Chandra’s observations of J1818.0-1607 were obtained less than a month after the discovery with Swift, giving astronomers the first high-resolution view of this object in X-rays. The Chandra data revealed the source of a point where the magnetar is located, and it is surrounded by a diffuse X-ray emission, possibly caused by X-rays reflected off dust in its vicinity. (Some of this diffuse X-ray emission may be due to wind blowing away from the neutron star.)
Harsha Bloomer of West Virginia University and Samar Safi Harb of the University of Manitoba in Canada recently published results from Chandra J1818.0-1607’s notes at The Astrophysical Journal Letters.
This composite image contains a wide infrared field of view from two NASA missions, the Spitzer Space Telescope and the Wide Range Infrared Scan Explorer (WISE), which were captured before the magnetic star was detected. The X-ray of Chandra shows the magnet in purple. The magnetic star is located near the plane of the Milky Way Galaxy about 21,000 light-years from Earth.
Other astronomers also observed the J1818.0-1607 using radio telescopes, such as the NSF’s Karl Jansky Very Large Array (VLA), and determined that it emits radio waves. This means that it also has properties similar to that of a “spinning pulsar”, a type of neutron star that emits beams of radiation that is detected as repeated pulses of emission as it rotates and slows down. Only five magnetic stars, including this one, have been recorded to also function as pulsars, making up less than 0.2% of the known neutron star cluster.
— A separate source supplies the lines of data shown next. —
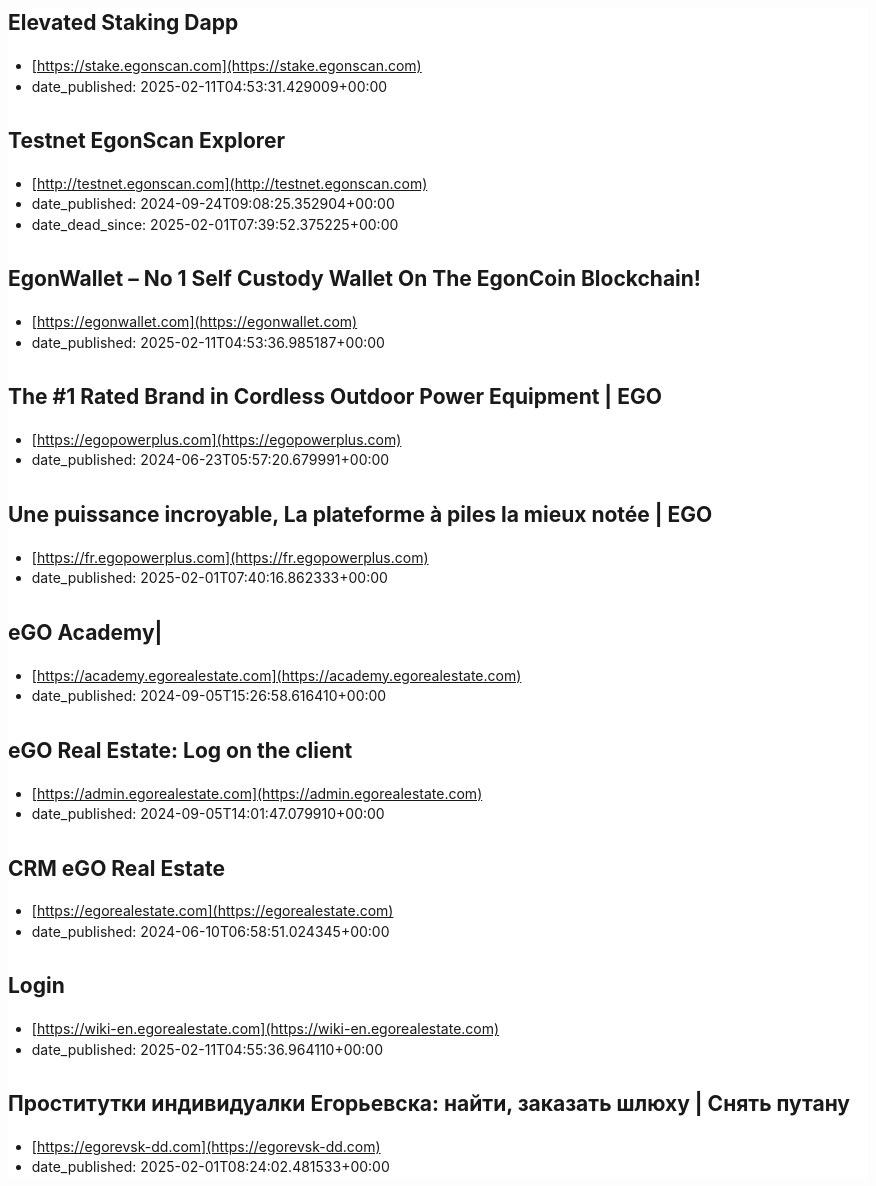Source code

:  ## Elevated Staking Dapp
 - [https://stake.egonscan.com](https://stake.egonscan.com)
 - date_published: 2025-02-11T04:53:31.429009+00:00

 ## Testnet EgonScan Explorer
 - [http://testnet.egonscan.com](http://testnet.egonscan.com)
 - date_published: 2024-09-24T09:08:25.352904+00:00
 - date_dead_since: 2025-02-01T07:39:52.375225+00:00

 ## EgonWallet – No 1 Self Custody Wallet On The EgonCoin Blockchain!
 - [https://egonwallet.com](https://egonwallet.com)
 - date_published: 2025-02-11T04:53:36.985187+00:00

 ## The #1 Rated Brand in Cordless Outdoor Power Equipment | EGO
 - [https://egopowerplus.com](https://egopowerplus.com)
 - date_published: 2024-06-23T05:57:20.679991+00:00

 ## Une puissance incroyable, La plateforme à piles la mieux notée | EGO
 - [https://fr.egopowerplus.com](https://fr.egopowerplus.com)
 - date_published: 2025-02-01T07:40:16.862333+00:00

 ## eGO Academy|
 - [https://academy.egorealestate.com](https://academy.egorealestate.com)
 - date_published: 2024-09-05T15:26:58.616410+00:00

 ## eGO Real Estate: Log on the client
 - [https://admin.egorealestate.com](https://admin.egorealestate.com)
 - date_published: 2024-09-05T14:01:47.079910+00:00

 ## CRM eGO Real Estate
 - [https://egorealestate.com](https://egorealestate.com)
 - date_published: 2024-06-10T06:58:51.024345+00:00

 ## Login
 - [https://wiki-en.egorealestate.com](https://wiki-en.egorealestate.com)
 - date_published: 2025-02-11T04:55:36.964110+00:00

 ## Проститутки индивидуалки Егорьевска: найти, заказать шлюху | Снять путану
 - [https://egorevsk-dd.com](https://egorevsk-dd.com)
 - date_published: 2025-02-01T08:24:02.481533+00:00
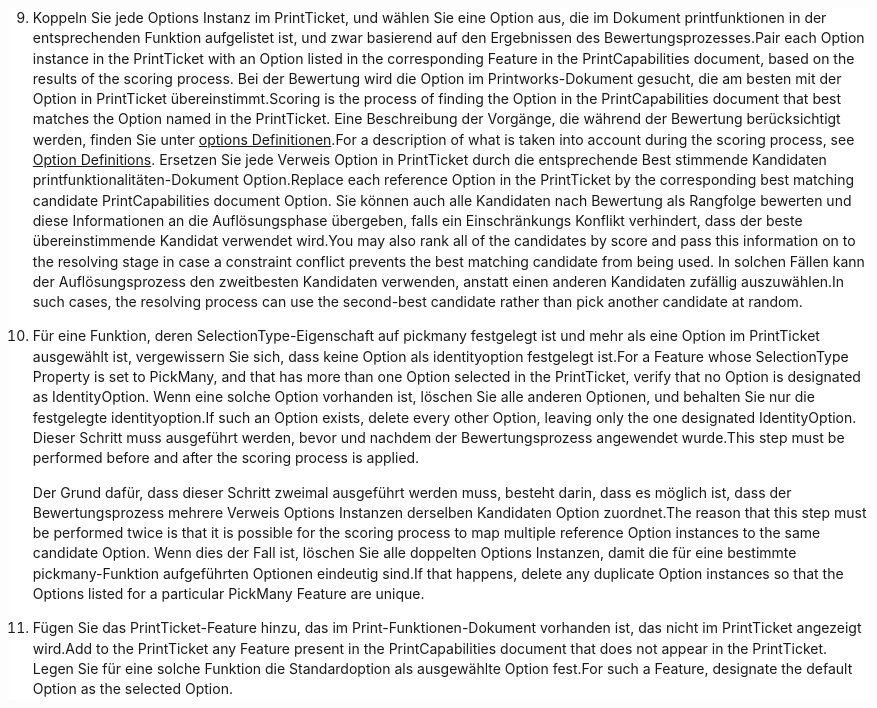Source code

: 9.  <span data-ttu-id="59631-134">Koppeln Sie jede Options Instanz im PrintTicket, und wählen Sie eine Option aus, die im Dokument printfunktionen in der entsprechenden Funktion aufgelistet ist, und zwar basierend auf den Ergebnissen des Bewertungsprozesses.</span><span class="sxs-lookup"><span data-stu-id="59631-134">Pair each Option instance in the PrintTicket with an Option listed in the corresponding Feature in the PrintCapabilities document, based on the results of the scoring process.</span></span> <span data-ttu-id="59631-135">Bei der Bewertung wird die Option im Printworks-Dokument gesucht, die am besten mit der Option in PrintTicket übereinstimmt.</span><span class="sxs-lookup"><span data-stu-id="59631-135">Scoring is the process of finding the Option in the PrintCapabilities document that best matches the Option named in the PrintTicket.</span></span> <span data-ttu-id="59631-136">Eine Beschreibung der Vorgänge, die während der Bewertung berücksichtigt werden, finden Sie unter [options Definitionen](option-definitions.md).</span><span class="sxs-lookup"><span data-stu-id="59631-136">For a description of what is taken into account during the scoring process, see [Option Definitions](option-definitions.md).</span></span> <span data-ttu-id="59631-137">Ersetzen Sie jede Verweis Option in PrintTicket durch die entsprechende Best stimmende Kandidaten printfunktionalitäten-Dokument Option.</span><span class="sxs-lookup"><span data-stu-id="59631-137">Replace each reference Option in the PrintTicket by the corresponding best matching candidate PrintCapabilities document Option.</span></span> <span data-ttu-id="59631-138">Sie können auch alle Kandidaten nach Bewertung als Rangfolge bewerten und diese Informationen an die Auflösungsphase übergeben, falls ein Einschränkungs Konflikt verhindert, dass der beste übereinstimmende Kandidat verwendet wird.</span><span class="sxs-lookup"><span data-stu-id="59631-138">You may also rank all of the candidates by score and pass this information on to the resolving stage in case a constraint conflict prevents the best matching candidate from being used.</span></span> <span data-ttu-id="59631-139">In solchen Fällen kann der Auflösungsprozess den zweitbesten Kandidaten verwenden, anstatt einen anderen Kandidaten zufällig auszuwählen.</span><span class="sxs-lookup"><span data-stu-id="59631-139">In such cases, the resolving process can use the second-best candidate rather than pick another candidate at random.</span></span>

10. <span data-ttu-id="59631-140">Für eine Funktion, deren SelectionType-Eigenschaft auf pickmany festgelegt ist und mehr als eine Option im PrintTicket ausgewählt ist, vergewissern Sie sich, dass keine Option als identityoption festgelegt ist.</span><span class="sxs-lookup"><span data-stu-id="59631-140">For a Feature whose SelectionType Property is set to PickMany, and that has more than one Option selected in the PrintTicket, verify that no Option is designated as IdentityOption.</span></span> <span data-ttu-id="59631-141">Wenn eine solche Option vorhanden ist, löschen Sie alle anderen Optionen, und behalten Sie nur die festgelegte identityoption.</span><span class="sxs-lookup"><span data-stu-id="59631-141">If such an Option exists, delete every other Option, leaving only the one designated IdentityOption.</span></span> <span data-ttu-id="59631-142">Dieser Schritt muss ausgeführt werden, bevor und nachdem der Bewertungsprozess angewendet wurde.</span><span class="sxs-lookup"><span data-stu-id="59631-142">This step must be performed before and after the scoring process is applied.</span></span>

    <span data-ttu-id="59631-143">Der Grund dafür, dass dieser Schritt zweimal ausgeführt werden muss, besteht darin, dass es möglich ist, dass der Bewertungsprozess mehrere Verweis Options Instanzen derselben Kandidaten Option zuordnet.</span><span class="sxs-lookup"><span data-stu-id="59631-143">The reason that this step must be performed twice is that it is possible for the scoring process to map multiple reference Option instances to the same candidate Option.</span></span> <span data-ttu-id="59631-144">Wenn dies der Fall ist, löschen Sie alle doppelten Options Instanzen, damit die für eine bestimmte pickmany-Funktion aufgeführten Optionen eindeutig sind.</span><span class="sxs-lookup"><span data-stu-id="59631-144">If that happens, delete any duplicate Option instances so that the Options listed for a particular PickMany Feature are unique.</span></span>

11. <span data-ttu-id="59631-145">Fügen Sie das PrintTicket-Feature hinzu, das im Print-Funktionen-Dokument vorhanden ist, das nicht im PrintTicket angezeigt wird.</span><span class="sxs-lookup"><span data-stu-id="59631-145">Add to the PrintTicket any Feature present in the PrintCapabilities document that does not appear in the PrintTicket.</span></span> <span data-ttu-id="59631-146">Legen Sie für eine solche Funktion die Standardoption als ausgewählte Option fest.</span><span class="sxs-lookup"><span data-stu-id="59631-146">For such a Feature, designate the default Option as the selected Option.</span></span>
Chandra’s notes may also provide support for this general idea. Safi-Harb and Blumer studied how efficiently J1818.0-1607 converted energy from its low rate of rotation into x-rays. They concluded that this efficiency is lower than that normally found for magnetic stars, and is likely within the range found for other spinning pulsars.
The explosion that created a magnetic star at this age was expected to have left a detectable debris field. To search for supernova remnants, Warnet and Bloomer examined X-rays from Chandra, infrared data from Spitzer, and radio data from VLA. Based on Spitzer and VLA data, they found potential evidence for a remnant, but at a relatively large distance away from the magnetar. In order to cover this distance, the magnetar would have to travel at speeds far exceeding the speeds of the faster known neutron stars, even if we assume it is much older than expected, which would allow for more travel time.
Reference: “Chandra’s Notes of Newly Discovered Magnet Swift J1818.0–1607” Posted by Harsha Blumer and Samar Safi Harb, 26 Nov 2020, Available here. The Astrophysical Journal Letters.
DOI: 10.3847 / 2041-8213 / abc6a2
NASA’s Marshall Space Flight Center runs the Chandra program. The Smithsonian Observatory’s Chandra X-ray Center controls science from Cambridge Massachusetts and flight operations from Burlington, Massachusetts.